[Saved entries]

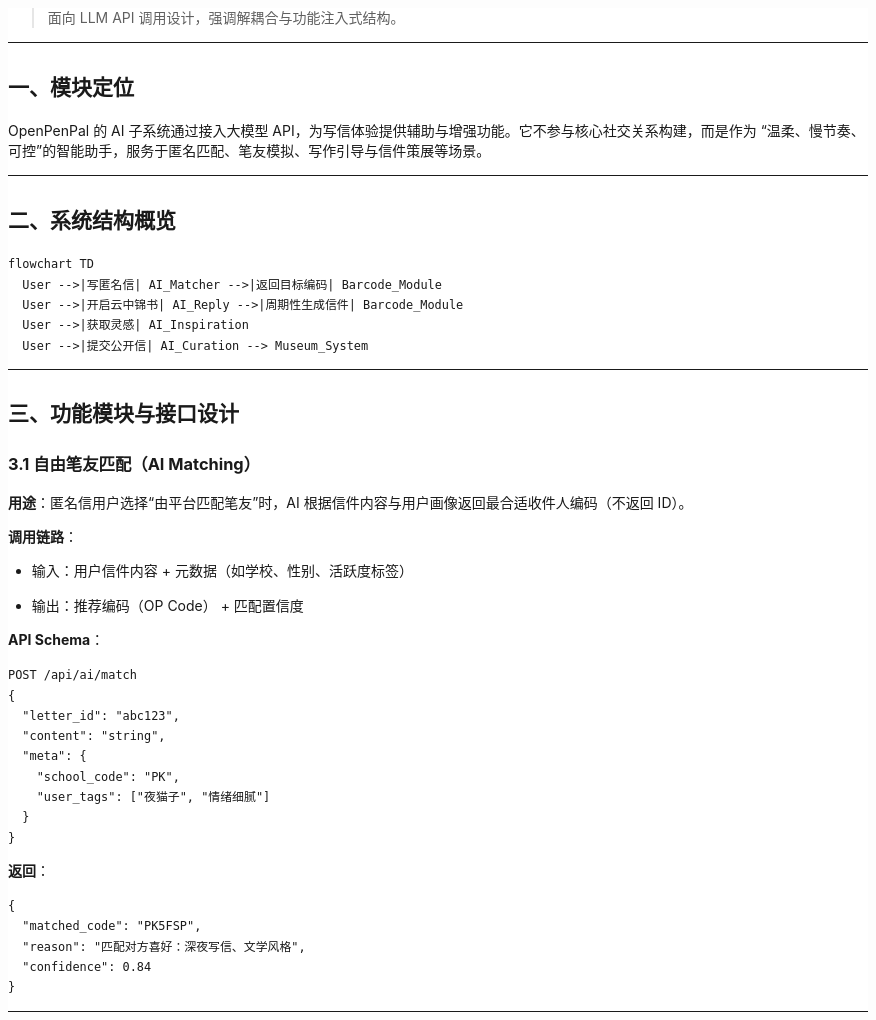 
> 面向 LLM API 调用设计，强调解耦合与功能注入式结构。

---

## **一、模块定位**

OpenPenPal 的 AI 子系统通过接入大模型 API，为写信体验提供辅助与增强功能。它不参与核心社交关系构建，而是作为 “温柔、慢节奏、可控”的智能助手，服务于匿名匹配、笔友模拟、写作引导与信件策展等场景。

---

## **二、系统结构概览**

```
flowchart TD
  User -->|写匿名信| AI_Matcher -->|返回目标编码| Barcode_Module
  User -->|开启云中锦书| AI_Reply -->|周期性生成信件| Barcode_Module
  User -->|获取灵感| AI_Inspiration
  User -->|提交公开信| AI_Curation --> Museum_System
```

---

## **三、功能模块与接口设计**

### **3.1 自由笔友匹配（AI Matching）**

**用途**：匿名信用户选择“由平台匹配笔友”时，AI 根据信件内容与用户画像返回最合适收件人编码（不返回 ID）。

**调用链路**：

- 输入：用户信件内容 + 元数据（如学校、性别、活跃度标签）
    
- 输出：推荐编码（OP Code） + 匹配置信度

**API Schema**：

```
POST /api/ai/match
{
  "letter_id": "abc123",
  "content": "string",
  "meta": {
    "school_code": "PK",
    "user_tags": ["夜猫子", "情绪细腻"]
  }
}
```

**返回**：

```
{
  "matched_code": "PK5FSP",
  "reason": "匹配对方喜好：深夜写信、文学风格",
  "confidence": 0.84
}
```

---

* * *

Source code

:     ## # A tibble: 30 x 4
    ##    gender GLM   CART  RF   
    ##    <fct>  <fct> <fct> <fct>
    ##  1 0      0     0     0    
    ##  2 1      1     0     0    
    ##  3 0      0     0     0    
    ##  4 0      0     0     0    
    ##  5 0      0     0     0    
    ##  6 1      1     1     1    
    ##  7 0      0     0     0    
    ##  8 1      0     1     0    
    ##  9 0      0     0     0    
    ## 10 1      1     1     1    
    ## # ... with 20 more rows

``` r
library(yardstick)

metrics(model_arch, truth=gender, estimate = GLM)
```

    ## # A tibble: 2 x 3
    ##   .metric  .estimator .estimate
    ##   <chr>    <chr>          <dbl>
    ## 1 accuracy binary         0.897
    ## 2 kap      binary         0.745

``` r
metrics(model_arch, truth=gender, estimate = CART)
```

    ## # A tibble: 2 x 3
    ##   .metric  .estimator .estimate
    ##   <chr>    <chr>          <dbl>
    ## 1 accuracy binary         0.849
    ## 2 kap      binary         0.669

## Work to complete:
Your answer should be the lines of the records that include the word "estimate".

## Result below:
metrics(model_arch, truth=gender, estimate = GLM)
    ##   .metric  .estimator .estimate
metrics(model_arch, truth=gender, estimate = CART)
    ##   .metric  .estimator .estimate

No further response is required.